Another problem we have frequently encountered with autism in recent times is undoubtedly ” toilet training ”. This problem becomes even more complicated for our children who have acquired autism, especially those who can not communicate with social and verbal communication. Children who are diagnosed with autism do not seem to be very positive about the changes that would disrupt their daily routines. This includes cloth attachment habit. It is even more difficult to give toilet habits to children who have difficulty in verbal communication. In such situations, children are also increasingly concerned about toilet habits. Seven important strategies that can be implemented during toilet training are foreground;

Use clear language in clear and simple pictures. For example; use short, clear and sympathetic expressions such as ‘toilet time’ instead of long, complicated phrases.

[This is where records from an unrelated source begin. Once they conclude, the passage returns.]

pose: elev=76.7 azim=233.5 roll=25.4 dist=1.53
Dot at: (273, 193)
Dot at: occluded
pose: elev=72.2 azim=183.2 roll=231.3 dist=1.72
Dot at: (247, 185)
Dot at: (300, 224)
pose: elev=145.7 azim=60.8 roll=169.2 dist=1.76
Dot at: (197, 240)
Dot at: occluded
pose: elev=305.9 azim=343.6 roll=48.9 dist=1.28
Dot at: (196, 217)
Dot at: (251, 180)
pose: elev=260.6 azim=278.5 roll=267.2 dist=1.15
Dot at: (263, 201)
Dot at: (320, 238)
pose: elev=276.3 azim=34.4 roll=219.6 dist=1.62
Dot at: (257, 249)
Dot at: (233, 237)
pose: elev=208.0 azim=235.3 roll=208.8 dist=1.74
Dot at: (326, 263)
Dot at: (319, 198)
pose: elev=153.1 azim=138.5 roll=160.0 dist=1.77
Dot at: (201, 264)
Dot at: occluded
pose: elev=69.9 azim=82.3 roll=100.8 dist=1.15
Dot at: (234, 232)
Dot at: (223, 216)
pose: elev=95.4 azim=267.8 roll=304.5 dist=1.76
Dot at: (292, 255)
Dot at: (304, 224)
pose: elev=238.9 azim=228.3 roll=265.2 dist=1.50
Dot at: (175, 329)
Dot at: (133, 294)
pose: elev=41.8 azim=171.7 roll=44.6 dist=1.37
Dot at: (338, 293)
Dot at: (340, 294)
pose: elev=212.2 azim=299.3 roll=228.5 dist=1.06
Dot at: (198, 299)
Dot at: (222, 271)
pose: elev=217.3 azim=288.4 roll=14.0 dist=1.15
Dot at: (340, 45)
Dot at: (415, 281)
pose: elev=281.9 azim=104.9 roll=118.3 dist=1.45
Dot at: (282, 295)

Do not delay wearing underwear. Today’s diapers are okadary, and sometimes they do not even notice that they wet their bottoms. If you wear underwear in your child, the wetness will disturb him and accelerate the acquisition of toilet habits.

When you wet your child with gold, do not overreact, do the necessary cleaning, and briefly close the door by indicating that you will be pleased to go to the toilet.

autistic-childs-speaking-potential-and-toilet-training

Reward yourself before time runs out. The award given immediately after successful behavior strengthens behavior. We mentioned above how important your image is. For example; putting a picture of your child’s favorite toy on your toilet next to the toilet, showing it with an arrow, and using the toilet as a reward will reinforce your behavior in the picture. The important thing here is that you reward even the smallest achievement in the beginning. If even a single drop of water is raised, it must be rewarded immediately.

Use the award as a communication tool. For example; your child may not understand ” if you make a toilet a toilet you can buy a toy car ”. In this case, you should increase your child’s success and reward potential. One day when you are at home, increase your child’s fluid consumption, which will increase the likelihood of going to the toilet, and reward them with a single drop that has been successfully raised, as we have mentioned above. Of course, you are likely to encounter many accidents; but keep track of accidents and successes for a few days without disturbing your motivation, thus setting the period of need for toiletries so you can expand your range of motion. What we find useful in expressing once again is that the award comes immediately after success so that your child can understand what you have received for the award.

Encourage communication with your child who can not communicate verbally. Watch your child’s behavior. Some behaviors may indicate the need for toilet. For example, your child can look at the toilet door, play with the belt, or point the phone at a toilet seat. The important thing here is that your child can tell you with some signs by understanding how a full urine bag looks like. There will also be a reward for the comfort that the urine bag has given away. Families, caregivers and therapists should pay attention to their behavior immediately before the child does the toilet.

In case of need, professional help must be obtained. Timely interventions will accelerate and facilitate your results.